The code example below illustrates the use of integral.
class Bucket;
class HashTable{
integral Bucket buckets[]; // collection of buckets
int n_buckets; // number of buckets
// locate the bucket in which a given key would be found
Bucket& find_bucket(Key k) {
return buckets[k.hash }
public :
Element find(Key k) {
// Bucket::find returns an element based upon a given key
return find_bucket(k).find(k);
}
Element add(Element e) {
Bucket& b = find_bucket(e.key);
// Bucket::has returns TRUE if the bucket has the key
// Bucket::add puts a given element in the bucket
if (! b.has(e.key)) b.add(e);
return e;
}
friend bool operator >=(HashTable&, HashTable&);
};
While integral supports coherence for a single abstraction, some operations require consistency across multiple abstractions. For instance, a set difference operation on mathematcial sets could need to prevent changes to both set arguments so as to remain consistent. And in general, coordinating concurrent activities requires coordinated updates across several distinct abstractions [19, 28]. friend functions may be part of the interfaces of multiple classes, making them a natural basis for coordinating updates across multiple objects. They provide the same guarantees as members for all their friendly arguments; that is, friends ensure that intermediate states of all friendly arguments are invisible. This means the execution of a friend function is locally serializable with respect to each friendly argument.
bool operator >=(HashTable &left, HashTable &right) {
for(int i = 0; i < right.n_buckets; i++) {
Bucket &b = right.buckets[i];
for(int j = 0; j < b.n_elements; b++) {
if (!left.find(b[j]))
return false;
}
}
return true;
}
Above is the code for operator >=, which was declared friend in HashTable; it checks whether left is a superset of right. There is a potential for wrong answers if either left or right are modified. Declaring this function a friend prevents this from happening, as friend assures that it will be consistent with respect to both left and right.
A language's concurrency control model can affect execution efficiency. Our concurrency control model is defined in terms of visible state changes, rather than locking or exclusivity, to allow the compiler to optimize concurrency control. Declaring intermediate states to be invisible gives objects thread-safe semantics, and also allow object state to be safely cached in registers under compiler control. Concurrency control also interacts with derivation, and our concurrency model has been designed with this inheritance anomaly in mind, as discussed in Section 1.8.
While transactions and nested transactions provide an elegant, flexible model for composing objects into larger abstractions, they are far too expensive for object-level concurrency. To exploit concurrency at this level, overheads of at most a few instructions can be tolerated. The integral mechanism meets this cost constraint because its local definition of consistency allows it to be implemented with local bit-mask operations. The friend mechanism provides a truly consistent view of two objects, and thus is more expensive, potentially requiring remote locking. ICC++ includes friend as a building block when such expensive structures are really essential.

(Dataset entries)
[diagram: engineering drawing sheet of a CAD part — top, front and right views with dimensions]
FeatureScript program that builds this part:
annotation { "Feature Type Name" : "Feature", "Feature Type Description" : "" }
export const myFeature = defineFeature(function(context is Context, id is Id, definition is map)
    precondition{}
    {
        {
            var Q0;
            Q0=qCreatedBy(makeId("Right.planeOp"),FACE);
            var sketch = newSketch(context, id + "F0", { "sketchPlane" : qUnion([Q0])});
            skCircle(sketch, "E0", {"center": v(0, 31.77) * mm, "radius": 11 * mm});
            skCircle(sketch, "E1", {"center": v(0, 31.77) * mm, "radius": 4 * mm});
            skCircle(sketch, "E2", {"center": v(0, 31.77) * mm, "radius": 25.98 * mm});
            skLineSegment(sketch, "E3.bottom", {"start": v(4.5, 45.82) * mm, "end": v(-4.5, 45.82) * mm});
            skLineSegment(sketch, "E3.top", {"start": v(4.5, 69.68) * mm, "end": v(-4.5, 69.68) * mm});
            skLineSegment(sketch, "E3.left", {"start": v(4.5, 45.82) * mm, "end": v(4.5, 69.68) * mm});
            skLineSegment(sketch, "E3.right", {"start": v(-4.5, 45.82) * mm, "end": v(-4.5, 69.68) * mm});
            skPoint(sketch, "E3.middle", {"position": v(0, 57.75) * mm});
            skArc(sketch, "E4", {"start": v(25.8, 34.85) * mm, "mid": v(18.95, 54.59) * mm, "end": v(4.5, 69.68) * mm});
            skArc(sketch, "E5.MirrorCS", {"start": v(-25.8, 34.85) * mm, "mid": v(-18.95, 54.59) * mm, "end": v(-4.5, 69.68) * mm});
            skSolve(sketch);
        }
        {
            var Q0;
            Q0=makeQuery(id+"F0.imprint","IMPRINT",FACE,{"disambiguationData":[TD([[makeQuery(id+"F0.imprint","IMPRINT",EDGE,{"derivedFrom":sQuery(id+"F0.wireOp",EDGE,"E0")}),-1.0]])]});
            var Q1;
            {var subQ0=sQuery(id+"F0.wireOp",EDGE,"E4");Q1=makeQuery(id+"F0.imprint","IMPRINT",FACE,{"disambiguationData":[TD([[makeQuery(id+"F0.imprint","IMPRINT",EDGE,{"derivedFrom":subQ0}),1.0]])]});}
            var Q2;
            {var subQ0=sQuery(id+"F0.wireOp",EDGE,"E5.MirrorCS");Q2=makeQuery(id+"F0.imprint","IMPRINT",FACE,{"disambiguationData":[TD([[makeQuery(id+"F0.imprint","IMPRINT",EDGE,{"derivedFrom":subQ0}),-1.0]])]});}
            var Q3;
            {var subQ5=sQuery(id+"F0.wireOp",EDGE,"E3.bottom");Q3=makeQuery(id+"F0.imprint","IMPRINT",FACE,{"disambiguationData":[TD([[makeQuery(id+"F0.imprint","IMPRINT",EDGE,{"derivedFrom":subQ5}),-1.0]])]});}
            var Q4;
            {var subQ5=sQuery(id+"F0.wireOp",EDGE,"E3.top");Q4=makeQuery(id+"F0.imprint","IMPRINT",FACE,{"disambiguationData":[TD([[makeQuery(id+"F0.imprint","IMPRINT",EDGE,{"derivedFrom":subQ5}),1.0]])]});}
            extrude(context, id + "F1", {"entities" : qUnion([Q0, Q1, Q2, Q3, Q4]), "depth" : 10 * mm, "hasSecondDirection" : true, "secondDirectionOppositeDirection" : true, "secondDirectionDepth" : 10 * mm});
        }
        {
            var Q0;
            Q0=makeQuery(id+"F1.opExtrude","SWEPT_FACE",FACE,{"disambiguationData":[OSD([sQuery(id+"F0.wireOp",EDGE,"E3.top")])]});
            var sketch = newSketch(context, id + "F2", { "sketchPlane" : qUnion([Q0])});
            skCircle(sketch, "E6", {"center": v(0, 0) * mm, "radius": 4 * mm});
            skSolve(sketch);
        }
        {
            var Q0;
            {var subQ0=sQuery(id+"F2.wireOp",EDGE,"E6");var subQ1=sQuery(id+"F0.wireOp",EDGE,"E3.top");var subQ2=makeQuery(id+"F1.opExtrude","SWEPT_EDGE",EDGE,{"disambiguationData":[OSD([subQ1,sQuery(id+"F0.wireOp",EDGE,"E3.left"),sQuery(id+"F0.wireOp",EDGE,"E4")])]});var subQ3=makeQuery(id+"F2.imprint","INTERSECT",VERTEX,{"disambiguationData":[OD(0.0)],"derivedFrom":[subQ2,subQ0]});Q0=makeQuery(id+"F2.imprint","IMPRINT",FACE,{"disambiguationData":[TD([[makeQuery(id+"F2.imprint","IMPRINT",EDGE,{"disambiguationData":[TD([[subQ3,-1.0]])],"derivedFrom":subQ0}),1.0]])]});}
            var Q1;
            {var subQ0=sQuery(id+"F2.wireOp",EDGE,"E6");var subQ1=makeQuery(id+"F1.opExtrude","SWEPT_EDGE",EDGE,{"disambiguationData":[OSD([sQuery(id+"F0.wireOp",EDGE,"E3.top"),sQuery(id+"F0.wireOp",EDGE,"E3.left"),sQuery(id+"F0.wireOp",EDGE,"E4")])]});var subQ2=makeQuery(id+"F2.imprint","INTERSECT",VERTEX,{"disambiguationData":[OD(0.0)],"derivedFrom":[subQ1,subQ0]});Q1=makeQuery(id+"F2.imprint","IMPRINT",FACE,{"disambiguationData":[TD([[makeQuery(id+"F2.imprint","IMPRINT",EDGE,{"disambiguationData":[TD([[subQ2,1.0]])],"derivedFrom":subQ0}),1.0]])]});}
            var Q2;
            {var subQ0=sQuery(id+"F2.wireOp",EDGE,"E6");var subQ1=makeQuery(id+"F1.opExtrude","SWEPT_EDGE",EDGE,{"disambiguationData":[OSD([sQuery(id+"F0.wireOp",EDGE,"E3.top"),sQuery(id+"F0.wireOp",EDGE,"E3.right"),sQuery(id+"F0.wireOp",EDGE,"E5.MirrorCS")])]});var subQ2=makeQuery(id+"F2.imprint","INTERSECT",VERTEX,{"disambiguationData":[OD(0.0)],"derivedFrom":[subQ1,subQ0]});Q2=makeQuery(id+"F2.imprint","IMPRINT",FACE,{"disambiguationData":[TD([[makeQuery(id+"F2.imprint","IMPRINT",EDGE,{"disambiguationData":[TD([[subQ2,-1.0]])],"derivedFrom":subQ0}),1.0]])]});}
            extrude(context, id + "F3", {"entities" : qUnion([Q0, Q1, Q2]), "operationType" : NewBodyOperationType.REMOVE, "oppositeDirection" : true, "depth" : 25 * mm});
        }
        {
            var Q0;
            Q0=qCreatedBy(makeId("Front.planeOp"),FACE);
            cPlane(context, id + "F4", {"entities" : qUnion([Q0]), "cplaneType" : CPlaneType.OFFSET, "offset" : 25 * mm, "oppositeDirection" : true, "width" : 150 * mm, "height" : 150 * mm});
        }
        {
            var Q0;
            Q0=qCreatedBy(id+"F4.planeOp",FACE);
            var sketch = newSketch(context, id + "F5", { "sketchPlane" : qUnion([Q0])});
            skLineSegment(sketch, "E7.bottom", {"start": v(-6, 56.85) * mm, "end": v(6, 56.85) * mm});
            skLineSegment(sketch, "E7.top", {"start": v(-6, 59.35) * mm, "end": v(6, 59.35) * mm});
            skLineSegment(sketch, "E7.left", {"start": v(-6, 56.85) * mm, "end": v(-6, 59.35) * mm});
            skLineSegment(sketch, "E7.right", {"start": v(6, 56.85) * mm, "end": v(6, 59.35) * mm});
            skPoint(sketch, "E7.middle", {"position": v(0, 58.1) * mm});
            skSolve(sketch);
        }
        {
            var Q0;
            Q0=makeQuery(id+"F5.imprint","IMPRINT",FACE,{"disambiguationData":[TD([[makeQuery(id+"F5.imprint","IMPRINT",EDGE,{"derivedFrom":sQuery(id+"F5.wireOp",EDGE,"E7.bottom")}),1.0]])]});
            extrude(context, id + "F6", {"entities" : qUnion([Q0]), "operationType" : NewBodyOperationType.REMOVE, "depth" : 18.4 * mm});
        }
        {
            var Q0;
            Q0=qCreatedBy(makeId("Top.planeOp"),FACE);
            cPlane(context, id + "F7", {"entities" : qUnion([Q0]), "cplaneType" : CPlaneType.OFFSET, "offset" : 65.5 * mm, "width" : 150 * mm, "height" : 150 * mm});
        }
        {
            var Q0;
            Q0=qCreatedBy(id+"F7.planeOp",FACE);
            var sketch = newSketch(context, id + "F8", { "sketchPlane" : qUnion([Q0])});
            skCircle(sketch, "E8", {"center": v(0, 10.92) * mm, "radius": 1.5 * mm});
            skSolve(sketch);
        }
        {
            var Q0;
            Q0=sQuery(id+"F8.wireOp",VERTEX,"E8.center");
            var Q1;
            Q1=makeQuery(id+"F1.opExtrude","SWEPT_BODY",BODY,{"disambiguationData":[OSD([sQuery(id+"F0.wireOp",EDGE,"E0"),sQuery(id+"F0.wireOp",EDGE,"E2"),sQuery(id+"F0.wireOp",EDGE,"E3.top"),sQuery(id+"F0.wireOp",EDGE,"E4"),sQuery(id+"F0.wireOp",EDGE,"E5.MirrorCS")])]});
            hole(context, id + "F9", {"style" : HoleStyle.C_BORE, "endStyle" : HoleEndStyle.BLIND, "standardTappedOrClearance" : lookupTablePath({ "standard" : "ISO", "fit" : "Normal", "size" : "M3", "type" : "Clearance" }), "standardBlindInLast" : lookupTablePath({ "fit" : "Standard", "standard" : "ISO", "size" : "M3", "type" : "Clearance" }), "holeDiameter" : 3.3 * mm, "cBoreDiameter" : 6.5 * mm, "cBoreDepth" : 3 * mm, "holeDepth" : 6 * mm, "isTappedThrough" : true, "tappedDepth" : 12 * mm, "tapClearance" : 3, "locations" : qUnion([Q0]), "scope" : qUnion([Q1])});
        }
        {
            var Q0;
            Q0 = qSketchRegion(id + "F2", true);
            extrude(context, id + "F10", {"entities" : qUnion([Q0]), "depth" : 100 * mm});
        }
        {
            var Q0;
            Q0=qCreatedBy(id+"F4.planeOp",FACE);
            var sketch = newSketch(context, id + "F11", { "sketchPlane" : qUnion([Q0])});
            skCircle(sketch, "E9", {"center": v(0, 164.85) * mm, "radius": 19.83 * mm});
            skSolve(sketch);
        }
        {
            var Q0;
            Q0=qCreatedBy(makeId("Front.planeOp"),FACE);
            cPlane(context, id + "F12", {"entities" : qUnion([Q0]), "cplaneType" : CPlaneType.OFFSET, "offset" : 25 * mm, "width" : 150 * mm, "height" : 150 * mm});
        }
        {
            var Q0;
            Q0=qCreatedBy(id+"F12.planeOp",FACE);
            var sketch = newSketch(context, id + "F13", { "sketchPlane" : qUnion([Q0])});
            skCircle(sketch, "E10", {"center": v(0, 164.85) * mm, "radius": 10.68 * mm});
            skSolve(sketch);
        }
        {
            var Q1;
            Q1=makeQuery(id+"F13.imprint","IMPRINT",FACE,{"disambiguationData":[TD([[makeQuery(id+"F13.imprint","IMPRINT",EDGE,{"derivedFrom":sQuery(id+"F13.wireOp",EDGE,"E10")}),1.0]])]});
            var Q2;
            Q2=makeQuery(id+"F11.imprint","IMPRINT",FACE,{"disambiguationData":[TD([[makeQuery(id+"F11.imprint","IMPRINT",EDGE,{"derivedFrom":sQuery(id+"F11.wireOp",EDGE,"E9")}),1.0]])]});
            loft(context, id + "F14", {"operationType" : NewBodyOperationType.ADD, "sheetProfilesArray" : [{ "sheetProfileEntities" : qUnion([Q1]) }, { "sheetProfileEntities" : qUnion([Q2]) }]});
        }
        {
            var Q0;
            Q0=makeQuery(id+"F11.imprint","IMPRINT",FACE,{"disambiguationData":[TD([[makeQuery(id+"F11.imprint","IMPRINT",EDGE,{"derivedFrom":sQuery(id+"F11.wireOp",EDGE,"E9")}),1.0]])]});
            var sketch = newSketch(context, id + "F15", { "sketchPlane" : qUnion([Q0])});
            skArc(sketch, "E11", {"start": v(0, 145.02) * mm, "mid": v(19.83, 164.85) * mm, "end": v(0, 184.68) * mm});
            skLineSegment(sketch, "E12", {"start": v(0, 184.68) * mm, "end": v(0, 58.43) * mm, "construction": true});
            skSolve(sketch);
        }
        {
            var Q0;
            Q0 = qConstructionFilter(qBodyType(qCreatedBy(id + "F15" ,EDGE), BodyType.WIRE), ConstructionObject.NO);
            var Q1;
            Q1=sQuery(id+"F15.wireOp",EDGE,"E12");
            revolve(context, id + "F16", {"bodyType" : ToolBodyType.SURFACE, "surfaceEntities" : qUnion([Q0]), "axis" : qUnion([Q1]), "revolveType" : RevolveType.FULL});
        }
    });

* [Assigned task 1]
Answer these from the text on concurrency control:
(a) What does operator >= check about its two arguments?
(b) What operations allow the integral mechanism to be implemented?
(c) How much overhead can be tolerated to exploit object-level concurrency?
* [Assigned task 2]
Using the text on concurrency control, explain why the integral mechanism meets the cost constraint while the friend mechanism is more expensive.

* [Task solution 1]
(a) It checks whether left is a superset of right.
(b) Local bit-mask operations.
(c) At most a few instructions.

* [Task solution 2]
The integral mechanism meets the cost constraint because its consistency is defined locally, so it can be implemented with local bit-mask operations. The friend mechanism gives a truly consistent view of two objects, so it may require remote locking.